The last time I did a lot of travelling was in the early 70’s well before email etc. My nearest and dearest kept in touch by addressing letters to 

My name
Poste Restante
Central Post Office
City
Country

I would furnish them will dates and capital cities. It always got there, I would turnup show my passport and collect my mail.

Does the system still work? I bet there is a charge these days. I need a small package that will not reach me until I leave the UK in 10 days time, and just thought that that might be a solution.

Thanks Dick


----------



## subfiver (Oct 15, 2011)

It certainly does en France, BUT, you need to precisely identify the destination office and it's address. Cost is minimal.


----------



## teemyob (Nov 22, 2005)

*post*

Post Restante


----------



## tonyt (May 25, 2005)

Glandwr said:


> The last time I did a lot of travelling was in the early 70's well before email etc.
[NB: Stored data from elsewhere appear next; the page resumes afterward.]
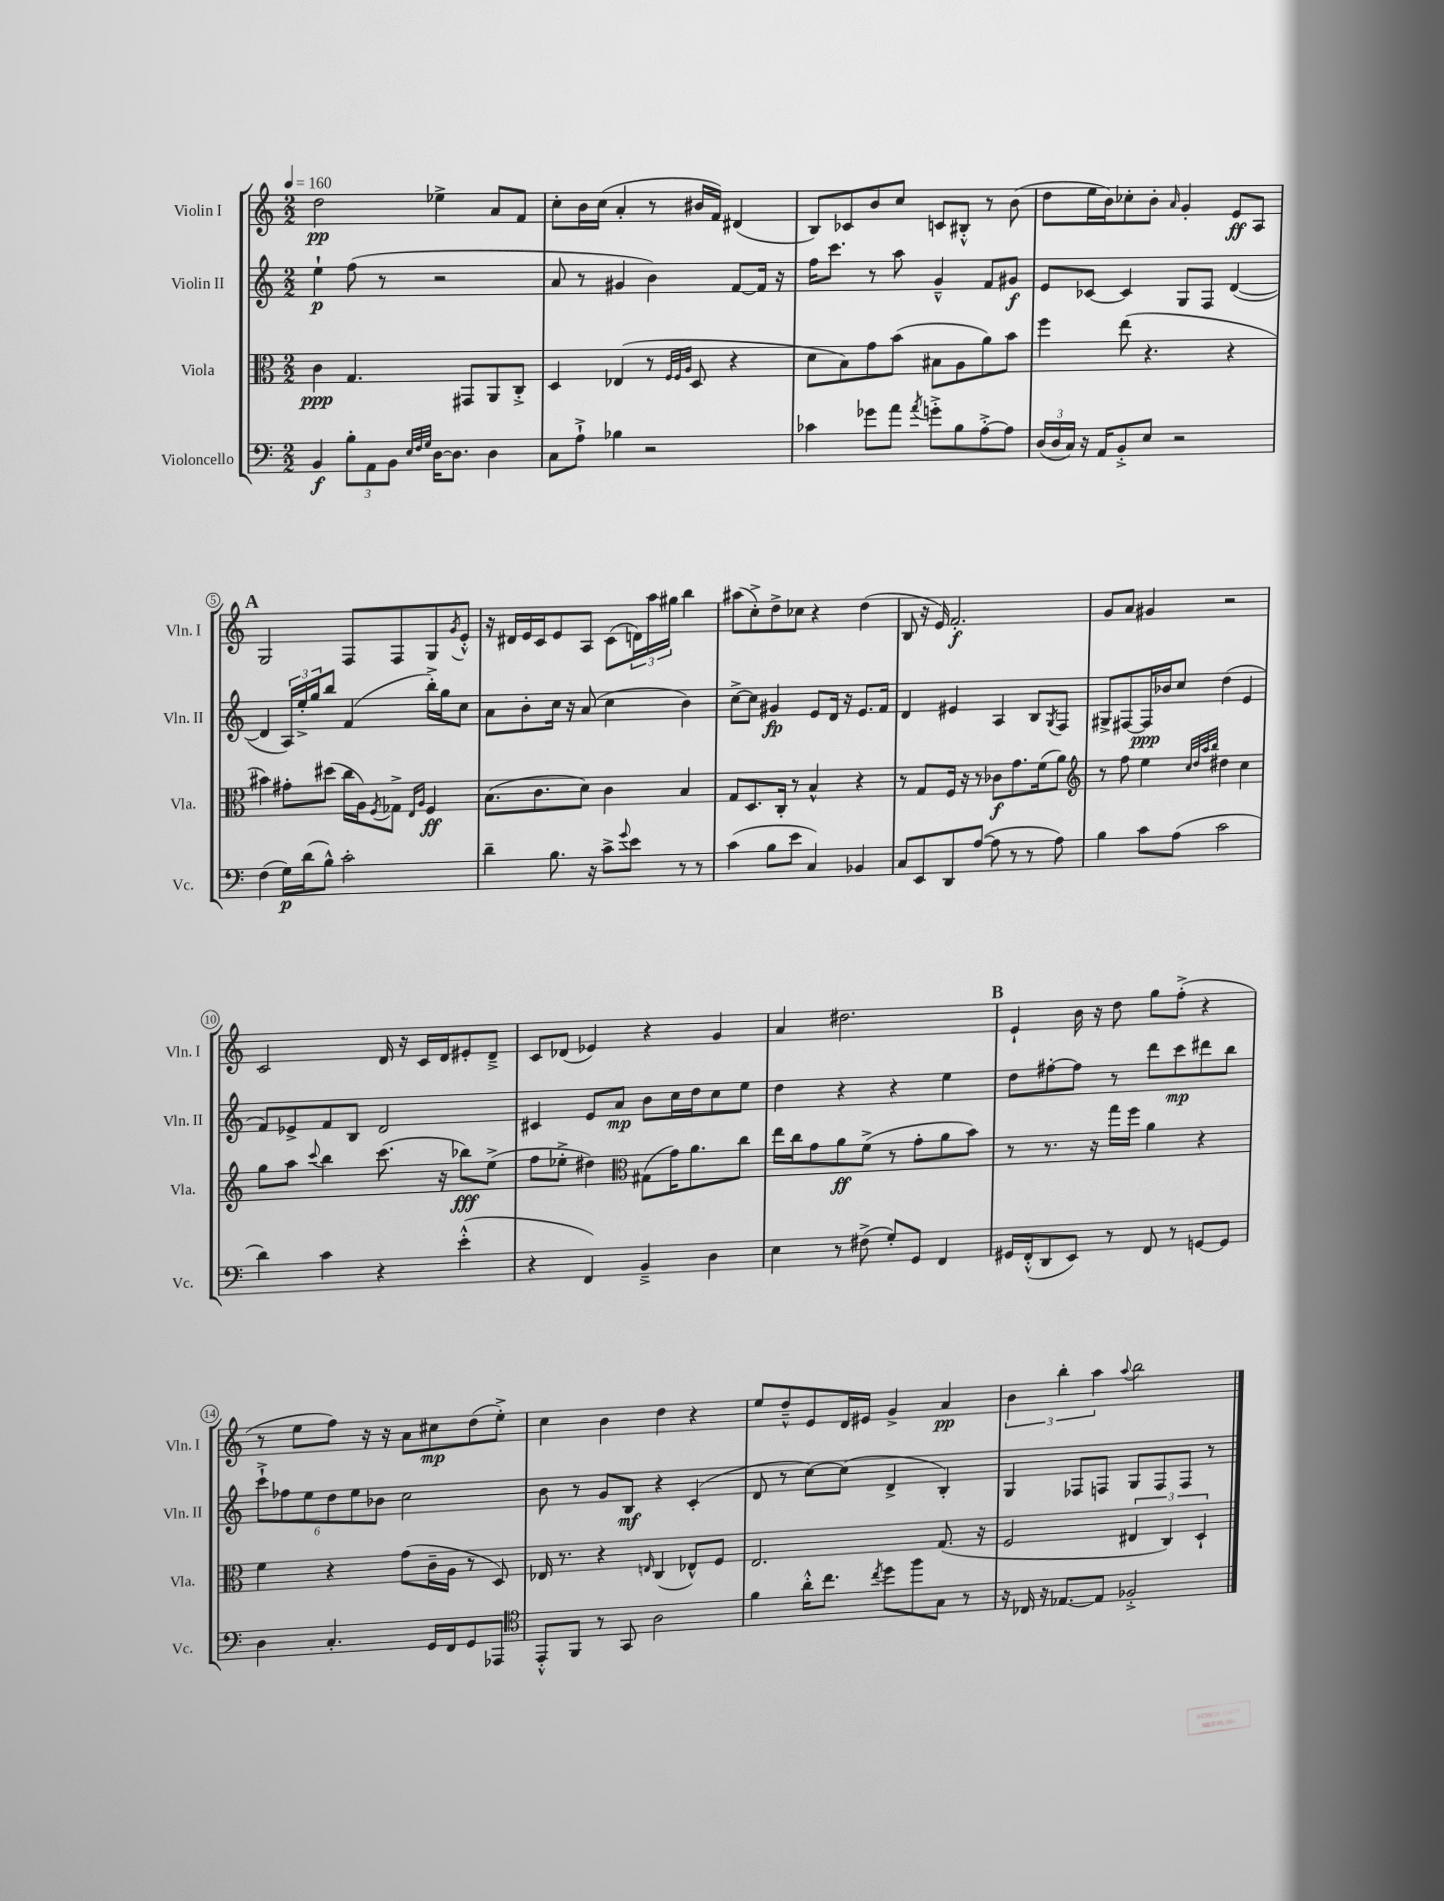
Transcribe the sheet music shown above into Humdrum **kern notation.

**kern	**kern	**kern	**kern
*staff4	*staff3	*staff2	*staff1
*clefF4	*clefC3	*clefG2	*clefG2
*k[]	*k[]	*k[]	*k[]
*M2/2	*M2/2	*M2/2	*M2/2
*MM160	*MM160	*MM160	*MM160
4BB/	4c\	4ee`\	2dd\
12B'\L	4.G/	(8ff\	.
12AA\	.	.	.
.	.	8r	.
12BB\J	.	.	.
32qqE/LLL	.	.	.
32qqF/	.	.	.
32qqG/JJJ	.	.	.
[16D\LK	.	2r	4ee-^\
8.D\]J	.	.	.
.	8GG#/L	.	.
4D\	8AA/	.	8a/L
.	8C'^/J	.	8f/J
=	=	=	=
8C\L	4D/	8a/	8cc'\L
8A`^\J	.	8r	16b\L
.	.	.	(16cc\JJ
4B-\	(4E-/	4g#/	4a'/
2r	8r	4b\)	8r
.	32qqF/LLL	.	.
.	32qqF/	.	.
.	32qqA/JJJ	.	.
.	8D/	.	16b#/LL
.	.	.	16f/JJ)
.	4r	[8f/L	(4d#/
.	.	16f/]Jk	.
.	.	16r	.
=	=	=	=
4c-\	8d\L	16ff\LK	8B/L)
.	.	8.ccc\J	.
.	8B\)	.	8c-/
8g-\L	8g\	8r	8b/
8a\J	(8b\J	8aa\	8cc/J
8qa/	.	.	.
8g'^\L	8B#\L	4g~^^/	8c/L
8B\	8A\	.	8B#'^^/J
[8A'^\	8a\)	8f/L	8r
8A\]J	8b\J	8g#/J	(8b\
=	=	=	=
(24D/LL	4ff\	8e/L	8dd\L
24D/	.	.	.
24C/JJ)	.	.	.
16r	.	[8c-/J	16ee\L
16AA/LK	.	.	16b\J)
8BB'^/	(8ee\	4c-/]	8cc-'\
8E/J	4.r	.	8b'\J
.	.	.	16qqa/
2r	.	8G/L	4g'/
.	.	8F/J	.
.	4r	([4d/	8e/L
.	.	.	8A/J
=	=	=	=
(4F\	4b#\)	4d/]	2G/
16G\LL)	8g#'\L	24A/LL)	.
.	.	24ee'^/	.
(16d\J	.	.	.
.	.	24gg/J	.
8B^^\J)	(8dd#\J	8bb/J	.
2c'\	16cc\LL	(4f/	8F/L
.	16A\J)	.	.
.	8qF/	.	.
.	8G-^\J	.	8F/
.	16qqE/LL	.	.
.	16qqA/JJ	.	.
.	4F/	16bb'^\LL)	8G/
.	.	16gg\J	.
.	.	.	8qg/
.	.	8cc\J	8e'^^/J
=	=	=	=
4d~\	(8.B\L	8a\L	16r
.	.	.	16d#/LL
.	.	8b'\	16e/
.	8.c\	.	16c/J
8.B\	.	16cc\Jk	8e/
.	.	16r	.
.	8d\J)	(8a/	8A/J
16r	.	.	.
8c^\L	4c\	4cc\	(8c\L
8qqg/	.	.	.
8e\J	.	.	24d\L)
.	.	.	24aa\
.	.	.	24gg#\JJ
8r	4B/	4b\)	4bb\
8r	.	.	.
=	=	=	=
(4c\	8G/L	[8cc^\L	(8aa#\L
.	8.D/	8cc\]J	8cc'^\)
8B\L	.	4g#/	8dd^\
.	16C'/Jk	.	.
8e\J	8r	.	8cc-\J
4C/)	4B^^/	8e/L	4r
.	.	16d/Jk	.
.	.	16r	.
4BB-/	4r	8.e/L	(4dd\
.	.	16f/Jk	.
=	=	=	=
8C/L	8r	4d/	8B/
8EE/	8G/L	.	16r
.	.	.	16e/)
8DD/	16F/Jk	4e#/	2.f'/
.	16r	.	.
([8A/J	8r	.	.
8A\]	8c-\L	4A/	.
8r	8.g\	.	.
8r	.	8B/L	.
.	(16f\k	.	.
.	.	8qG/	.
8A\)	8a\J)	8F/J	.
=	=	=	=
*	*clefG2	*	*
4B\	8r	8G#^/L	8g/L
.	8ff\	[8F#/	8a/J
8c\L	4ee\	16F#/]L	4g#/
.	.	16b-/J	.
(8A\J	.	8cc/J	.
.	32qqcc/LLL	.	.
.	32qqdd/	.	.
.	32qqaa/	.	.
.	32qqbb/JJJ	.	.
2c\	4dd#\	(4dd\	2r
.	4cc\	4e/	.
=	=	=	=
4d\)	8gg\L	8f/L)	2c/
.	8aa\J	8e-^/	.
.	8qqccc/	.	.
4c\	4bb\	8f/	.
.	.	8B/J	.
4r	(8.ccc\	2d/	16d/
.	.	.	16r
.	.	.	16c/LL
.	16r	.	16d/J
(4e'^^\	8bb-\L)	.	8e#'/
.	(8ee^\J	.	8d~^/J
=	=	=	=
4r	8ff\L	4c#/	8c/L
.	8ee-'^\J	.	(8d-/J
4FF/)	4dd#\)	8e/L	4e-/)
.	.	8a/J	.
*	*clefC3	*	*
4BB~^/	(8G#\L	8b\L	4r
.	16g\K)	16cc\L	.
.	8.a\	16dd\J	.
4D\	.	8cc\	4g/
.	8cc\J	8ee\J	.
=	=	=	=
4E\	16ee\LL	4dd\	4a/
.	16cc\J	.	.
.	8g\	.	.
8r	8a\	4r	2.dd#\
(8F#^\	(8f^\J	.	.
8G'/L)	8r	4r	.
8GG/J	8g'\L	.	.
4FF/	8a\	4ee\	.
.	8b\J)	.	.
=	=	=	=
16GG#/LL	8r	8dd\L	4e`/
(16FF'^^/J	.	.	.
8DD/	8.r	[8ff#'\	.
8EE/J)	.	8ff#\]J	16b\
.	16r	.	16r
8r	16gg\LL	8r	8dd\
.	16ff\JJ	.	.
8FF/	4a\	8ddd\L	8gg\L
8r	.	8ccc\	(8ff'^\J
[8GG/L	4r	8ddd#\	4r
8GG/]J	.	8bb\J	.
=	=	=	=
4D\	4f\	12ccc`^\L	8r
.	.	12ff-\	.
.	.	.	8ee\L
.	.	12ee\	.
4.C'/	4r	12dd\	8ff\J)
.	.	12ee\	.
.	.	.	16r
.	.	12b-\J	.
.	.	.	16r
.	(8g\L	2cc\	8a\L
16GG/LL	16c~\L	.	8cc#\
16FF/J	16A\JJ	.	.
8GG/	8r	.	(8dd\
8AAA-/J	8D/)	.	8ee'^\J)
=	=	=	=
*clefC4	*	*	*
8EE'^^/L	16E-/	8b\	4cc\
.	8.r	.	.
8FF/J	.	8r	.
8r	4r	8g/L	4b\
8GG/	.	8B/J	.
.	16qqE/	.	.
2A\	(4C/	4r	4dd\
.	8E-^^/L)	(4c'/	4r
.	8F/J	.	.
=	=	=	=
4f\	2.E/	8d/	8ee/L
.	.	8r	8dd~^^/
16a'^^\LK	.	[8cc\L)	8e/
8.cc\J	.	.	.
.	.	(8cc\]J	16d/L
.	.	.	16e#/JJ
8qcc/	.	.	.
8dd\L	.	4d^/	4g^/
8ff\	.	.	.
8G\J	(8.G/	4B'/)	4a/
8r	.	.	.
.	16r	.	.
=	=	=	=
16r	2F/	4G/	6b\
16C-/	.	.	.
16r	.	.	.
.	.	.	6bb'\
[8.E-/L	.	.	.
.	.	8F-/L	.
.	.	.	6aa\
8E-/]J	.	8F/J	.
.	.	.	8qqaa/
2F-'^/	6E#/	8G/L	2bb\
.	.	8F/	.
.	6C/)	.	.
.	.	8F/J	.
.	6D`/	.	.
.	.	8r	.
==	==	==	==
*-	*-	*-	*-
My nearest and dearest kept in touch by addressing letters to
> 
> My name
> Poste Restante
> ...


Ah, those were the days and how excited we got when they handed over a little bundle of letters, some of them weeks old.


----------



## peejay (May 10, 2005)

hmh (Helen & David), have used it recently in Italy...

http://www.motorhomefacts.com/ftopicp-1175214.html#1175214

Pete


----------